Most objects found are random bits of metal debris, which, coupled with scorching heat, makes clearance particularly onerous, he explained. About 16 landmines were discovered per hectare of land in 2007, the government estimates.

"There's also the difficulty in measuring the number of landmines in Cambodia," he added. Estimates range from two to 10 million but he says around five million could be in the ballpark.

Bloody history

Bombings against Cambodia during the second world war and the subsequent French-Indochina war in the 1950s scattered the countryside - particularly at the Vietnam border - with ERWs.

From 1969 to 1973, the US dropped more than 500,000 MT of explosives during its carpet-bombing campaigns against the communists.
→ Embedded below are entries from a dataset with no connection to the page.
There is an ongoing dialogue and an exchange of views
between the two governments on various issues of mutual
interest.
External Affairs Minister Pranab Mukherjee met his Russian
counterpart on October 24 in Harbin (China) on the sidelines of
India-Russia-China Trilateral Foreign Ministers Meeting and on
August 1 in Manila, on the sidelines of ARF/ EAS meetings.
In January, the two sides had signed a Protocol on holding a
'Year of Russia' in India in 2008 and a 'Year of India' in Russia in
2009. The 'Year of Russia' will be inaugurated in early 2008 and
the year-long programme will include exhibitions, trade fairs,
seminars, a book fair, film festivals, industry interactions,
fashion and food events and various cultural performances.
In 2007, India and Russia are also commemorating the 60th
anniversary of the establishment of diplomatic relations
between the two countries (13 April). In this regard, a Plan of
The unexploded remnants of these bombs kill or injure more Cambodians annually than landmines, at 198 victims in 2007.

In 1967, the North Vietnamese army began laying landmines in Cambodia to protect its supply routes; mining intensified in 1970, when General Lon Nol mined the countryside against the Khmer Rouge communists.

Throughout the 1980s, the Thai military mined its border to defend against a possible spillover from the retreating Khmer Rouge, who had lost their hold on the capital. The Cambodian government and rebel forces also mined the country against each other throughout the 1980s and 1990s.

The arrival of the UN Transitional Authority in Cambodia (UNTAC) [see: http://www.un.org/Depts/dpko/dpko/co_mission/untac.htm] in 1992, a peacekeeping mission, signalled the beginning of mine-action initiatives. Since then, Cambodia has signed the 1997 Ottawa Treaty to ban landmines and has destroyed its stockpiles of ordnance.